## Texto base
______________________________
Como divulgamos na ocasião, a Resolução ANTT nº 3.745 de 07 de dezembro de 2011, alterou vários dispositivos da Resolução ANTT nº 3.056, de 12 de março de 2009, “que dispõe sobre o exercício da atividade de transporte rodoviário de cargas por conta de terceiros e mediante remuneração, e estabelece procedimentos para inscrição e manutenção no Registro Nacional de Transportadores Rodoviários de Cargas – RNTRC”.

Resumimos abaixo as principais mudanças trazidas pela nova Resolução.

1. Acrescenta §3º ao artigo 4º, possibilitando a comprovação de posse do veículo por meio de contrato de comodato, aluguel, arrendamento e afins.

2. Insere § 3º no art. 16, facultando ao candidato à obtenção do certificado de conclusão do curso específico para formação do TAC ou para Responsável Técnico optar pela realização de prova convencional ou eletrônica, em entidade pública ou privada credenciada pela ANTT, devendo obter, no mínimo 70% de aproveitamento.
______________________________
Itens do conjunto de dados:
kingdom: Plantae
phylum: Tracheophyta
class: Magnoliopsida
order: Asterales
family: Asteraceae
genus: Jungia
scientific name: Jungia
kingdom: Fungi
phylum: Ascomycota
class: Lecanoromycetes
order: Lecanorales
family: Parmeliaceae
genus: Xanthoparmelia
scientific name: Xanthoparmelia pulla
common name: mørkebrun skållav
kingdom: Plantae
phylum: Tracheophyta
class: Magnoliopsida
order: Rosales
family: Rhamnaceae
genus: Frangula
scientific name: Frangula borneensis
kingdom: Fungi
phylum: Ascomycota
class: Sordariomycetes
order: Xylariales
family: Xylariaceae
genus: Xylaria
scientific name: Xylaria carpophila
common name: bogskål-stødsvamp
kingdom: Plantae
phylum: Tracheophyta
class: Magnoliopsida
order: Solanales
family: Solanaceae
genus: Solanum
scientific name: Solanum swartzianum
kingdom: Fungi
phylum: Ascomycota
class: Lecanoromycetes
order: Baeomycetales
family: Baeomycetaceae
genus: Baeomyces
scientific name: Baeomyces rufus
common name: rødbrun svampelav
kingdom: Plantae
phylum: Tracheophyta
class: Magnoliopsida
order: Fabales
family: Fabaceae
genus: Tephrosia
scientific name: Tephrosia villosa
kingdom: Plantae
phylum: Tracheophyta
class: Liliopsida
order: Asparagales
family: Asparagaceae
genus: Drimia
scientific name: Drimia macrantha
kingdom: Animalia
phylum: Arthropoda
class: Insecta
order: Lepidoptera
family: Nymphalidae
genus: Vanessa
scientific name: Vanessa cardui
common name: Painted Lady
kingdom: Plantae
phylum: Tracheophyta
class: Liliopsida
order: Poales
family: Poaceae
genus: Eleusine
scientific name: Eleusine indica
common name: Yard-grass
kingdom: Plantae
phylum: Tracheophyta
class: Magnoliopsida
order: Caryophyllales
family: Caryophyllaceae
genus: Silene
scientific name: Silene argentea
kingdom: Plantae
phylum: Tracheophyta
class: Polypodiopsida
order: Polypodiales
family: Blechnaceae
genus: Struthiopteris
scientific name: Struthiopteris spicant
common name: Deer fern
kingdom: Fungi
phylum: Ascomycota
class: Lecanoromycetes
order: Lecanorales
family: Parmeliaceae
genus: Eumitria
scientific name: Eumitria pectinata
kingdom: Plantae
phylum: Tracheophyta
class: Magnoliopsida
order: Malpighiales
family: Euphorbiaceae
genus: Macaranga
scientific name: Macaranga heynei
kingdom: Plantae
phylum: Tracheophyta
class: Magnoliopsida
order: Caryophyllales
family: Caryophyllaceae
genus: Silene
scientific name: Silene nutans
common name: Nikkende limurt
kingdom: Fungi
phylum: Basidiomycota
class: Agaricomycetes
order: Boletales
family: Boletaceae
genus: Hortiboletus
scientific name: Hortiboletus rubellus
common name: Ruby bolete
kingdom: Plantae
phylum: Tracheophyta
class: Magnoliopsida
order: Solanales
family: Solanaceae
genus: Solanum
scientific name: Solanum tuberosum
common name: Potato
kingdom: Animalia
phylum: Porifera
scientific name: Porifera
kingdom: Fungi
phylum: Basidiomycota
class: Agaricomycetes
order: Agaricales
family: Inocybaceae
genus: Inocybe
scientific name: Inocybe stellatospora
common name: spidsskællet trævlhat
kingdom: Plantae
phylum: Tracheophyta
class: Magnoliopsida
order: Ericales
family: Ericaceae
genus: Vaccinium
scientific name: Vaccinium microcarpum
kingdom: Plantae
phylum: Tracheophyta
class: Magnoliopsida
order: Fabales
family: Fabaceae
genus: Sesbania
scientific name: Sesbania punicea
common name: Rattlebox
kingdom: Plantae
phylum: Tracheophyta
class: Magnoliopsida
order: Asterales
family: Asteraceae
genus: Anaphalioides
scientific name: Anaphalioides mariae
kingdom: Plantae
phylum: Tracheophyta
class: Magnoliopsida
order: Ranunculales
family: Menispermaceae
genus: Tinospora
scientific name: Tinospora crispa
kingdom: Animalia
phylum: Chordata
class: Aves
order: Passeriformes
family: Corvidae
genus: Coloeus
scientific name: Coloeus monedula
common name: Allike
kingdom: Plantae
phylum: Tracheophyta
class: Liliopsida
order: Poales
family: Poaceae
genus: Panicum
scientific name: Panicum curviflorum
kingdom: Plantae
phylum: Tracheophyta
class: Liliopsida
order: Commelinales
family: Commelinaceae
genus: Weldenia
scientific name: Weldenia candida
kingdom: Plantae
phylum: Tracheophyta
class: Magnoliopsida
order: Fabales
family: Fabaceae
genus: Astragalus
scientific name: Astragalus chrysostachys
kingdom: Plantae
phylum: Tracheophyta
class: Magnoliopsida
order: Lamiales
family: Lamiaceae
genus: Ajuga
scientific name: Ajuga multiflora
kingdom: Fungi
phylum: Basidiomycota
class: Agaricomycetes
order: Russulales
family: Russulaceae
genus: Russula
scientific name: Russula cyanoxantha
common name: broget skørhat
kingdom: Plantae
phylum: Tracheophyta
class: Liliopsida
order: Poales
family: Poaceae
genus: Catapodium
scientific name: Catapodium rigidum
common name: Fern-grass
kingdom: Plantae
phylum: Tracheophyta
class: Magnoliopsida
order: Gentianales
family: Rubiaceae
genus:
______________________________
## Instruções
(a) Responda, com base no texto sobre a resolução da ANTT:
(i) Qual é a data da Resolução ANTT nº 3.745?
(ii) Na mudança de número 1, que tipos de contrato podem comprovar a posse do veículo?
(iii) Qual é o aproveitamento mínimo exigido do candidato na prova?
(b) Prossiga o texto sobre a resolução da ANTT a partir da última frase apresentada.

## Respostas
(a)
(i) 07 de dezembro de 2011.
(ii) Contrato de comodato, aluguel, arrendamento e afins.
(iii) No mínimo 70%.

(b)
3. Acrescenta os parágrafos 1º e 2º ao artigo 23, reforçando a necessidade do porte obrigatório do conhecimento de transporte ou outro documento fiscal na prestação do serviço de transporte rodoviário remunerado de cargas; e facultando o uso de documento fiscal, na hipótese de múltiplas viagens vinculadas a um mesmo contrato, desde que este contenha a relação dos conhecimentos de transporte referentes à carga transportada.

4. Altera a redação da alínea “d” do artigo 33, de modo que a utilização de veículo não cadastrado na frota passe a estar sujeita apenas à penalidade de multa e não mais à pena de suspensão do RNTRC.

5. Altera a redação da alínea “h” do artigo 34 para agravar a punição de quem usa o veículo para a prática de atividade tipificada como crime. Assim, além da penalidade de multa e do cancelamento do RNTRC, acrescenta-se o impedimento de obtenção do RNTRC pelo prazo de 02 anos.

6. Idem para o uso de identificação do veiculo ou de CRNTRC falsos ou adulterados (inciso IV do artigo 34) e para a evasão, obstrução e dificultação da fiscalização (inciso VII do artigo 34)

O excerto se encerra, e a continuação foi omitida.